My journey with lymphoma began in 2006. I went to a urologist for a procedure, when the doctor found some inconsistency in my blood work. I was sent back to my primary doctor who ran some additional tests and diagnosed me with chronic lymphocytic leukemia/ small lymphocytic lymphoma (CLL/SLL). Before my diagnosis I rarely got sick – I completed high school with perfect attendance, worked on a railroad as a conductor for 32 years and can count the number of sick days I took on one hand. The idea of being sick was foreign and very difficult for me to accept. Additionally, the thought of leaving my family at such a young age paralyzed me with fear.

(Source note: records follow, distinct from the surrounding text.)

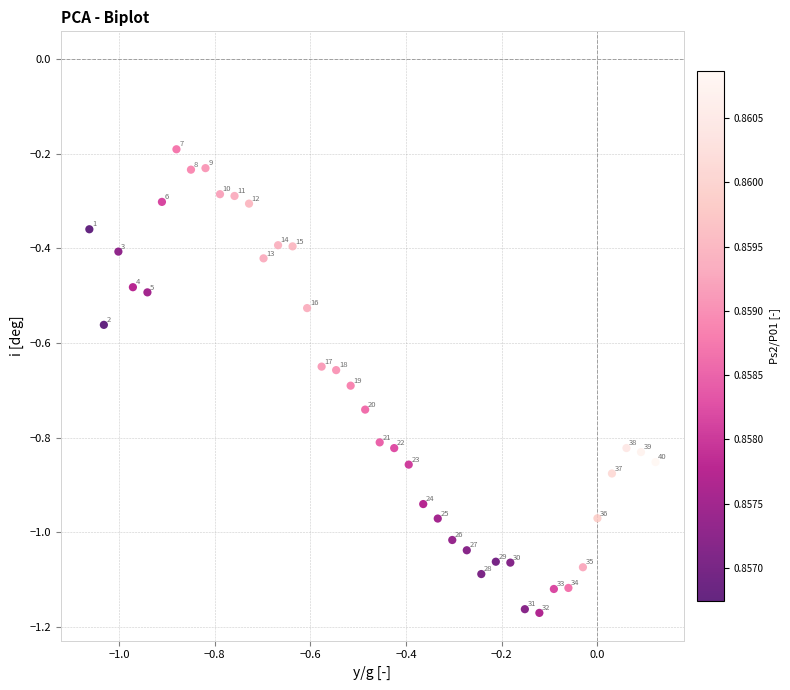

What is the range of X values (max minus min)?

1.2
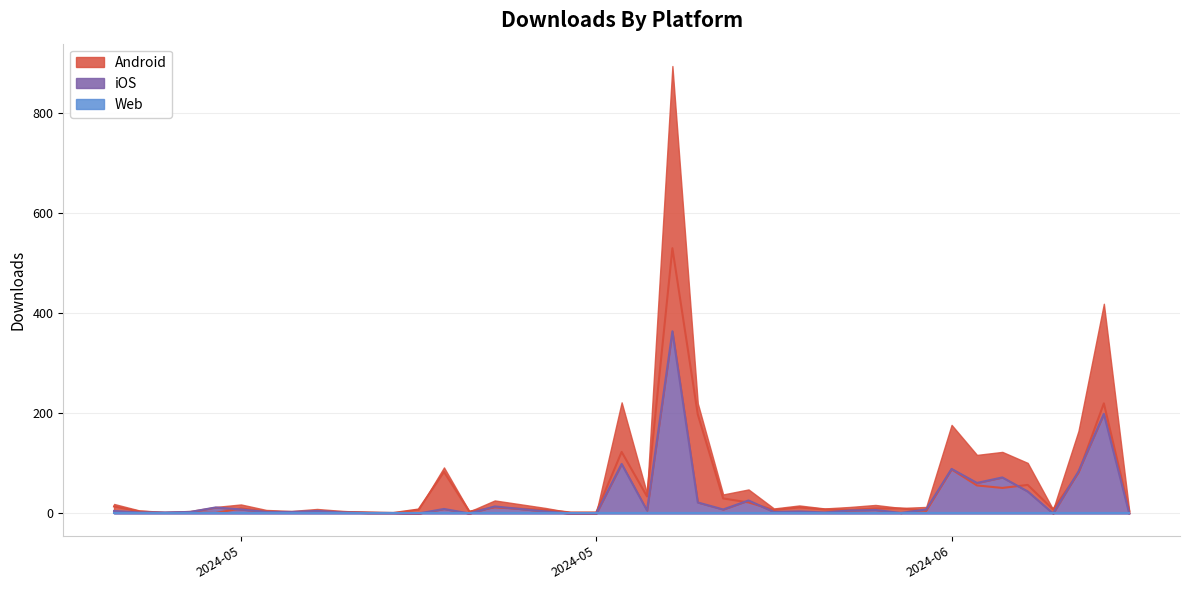

What is the value of the iOS point at the 35th from the left?

72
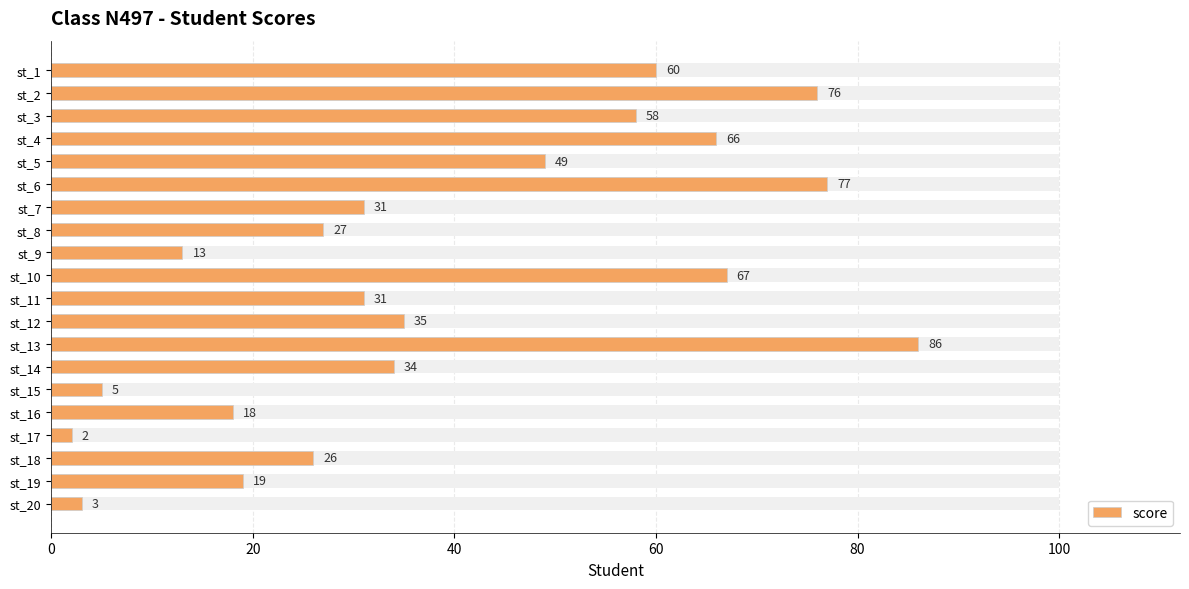

Which has a higher value, st_18 or st_6?

st_6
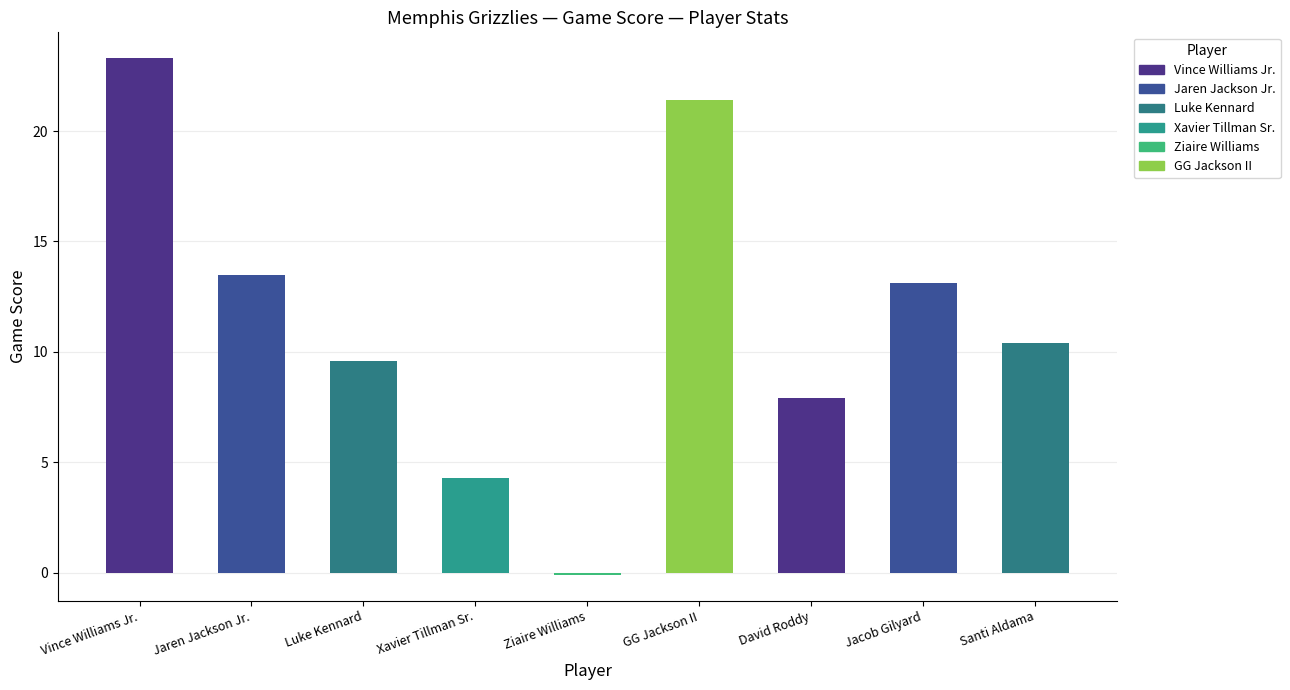

What is the difference between the maximum and second lowest values?

19.0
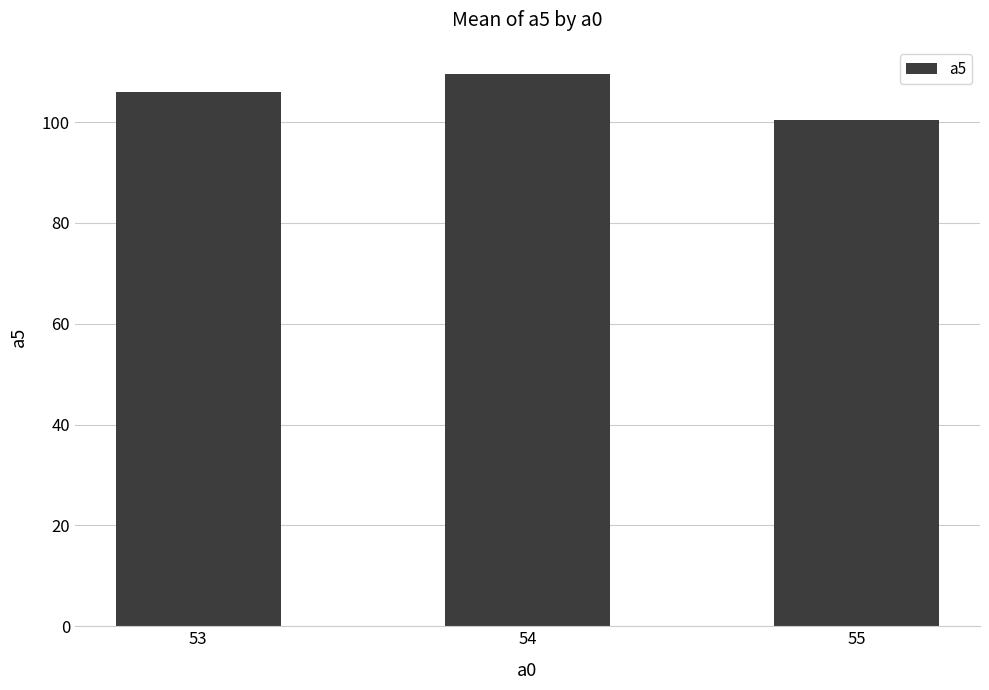

True or false: the data shows 181.3 at 53.

False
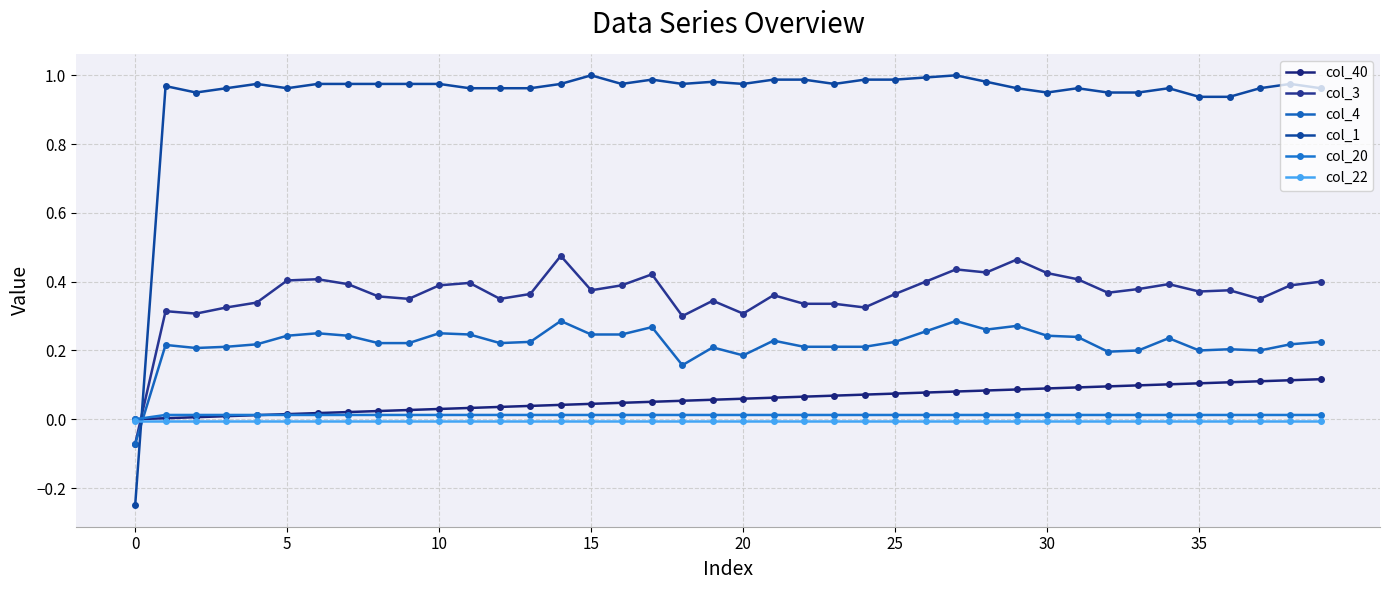

Which series has the largest total across all categories?

col_1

My primary doctor referred me to an oncologist/hematologist at Northwestern in Chicago. My first visit to the CLL/SLL expert gave me a new lease on life, as he assured me that there had been many great advances in the field of lymphoma. At first, my doctor decided to monitor my blood counts and placed me on “watch and wait”. Since I was on watch and wait, I decided only to share my diagnosis with my wife. I did not want to burden my family with this diagnosis at this early stage. Originally, I was going to tell the rest of my family only if I needed treatment. However, my daughter, Dawn an aspiring nurse at the time learned about my CLL diagnosis during a doctor visit I had for an unrelated procedure. I then shared my diagnosis with the rest of my family members, by then I had attended several LRF educational programs which allowed me to better explain my prognosis to others. My daughter was so impressed by all my caregivers she elected to focus her career on becoming an oncology nurse. She currently works at two of the major academic centers in Chicago.
After a few years of monitoring my blood, I was treated with Campath and Rituxan. The treatment regimen lasted 18 weeks and I luckily experienced very little side effects. I went into remission for several years and was able to go without any additional treatment. However, when I relapsed, I discussed my options with my doctor, she decided to treat me with ibrutinib. At first, this treatment option was effective, and I wasn’t experiencing side effects. However, after eleven months of treatment, I started to experience excessive swelling. I consulted with my doctor and we tried adjusting the medication, but ultimately, we decided it was time to discontinue the use of Ibrutinib. Thankfully, I have been on “watch and wait” for five years and remain in remission.
What I learned through this journey is that it is important to educate yourself and to have a medical team that you can trust. All my doctors were specialists at major academic facilities and the relationships I formed with them, made the experience easier and gave me the hope I needed to move forward. these three doctors gave me a new chance at life and lasting relationships with them. I have been very fortunate to have these doctors throughout my journey, and I am ready for where my journey with CLL/SLL takes me next.
“I have felt very fortunate to have these fine doctors to help me navigate my CLL/SLL journey and feel very positive on where my CLL journey will take me next.”
My journey has been better than most. I attribute this to four things: Early diagnosis as I have never dealt with any severe symptoms only side effects from treatment. Availability of fantastic doctors from the onset of my disease. I have enjoyed tremendous family support. I have made a point to learn about my disease and others like it by attending workshops in person or on-line. I have found the more you learn about the disease the less fearful you are about it.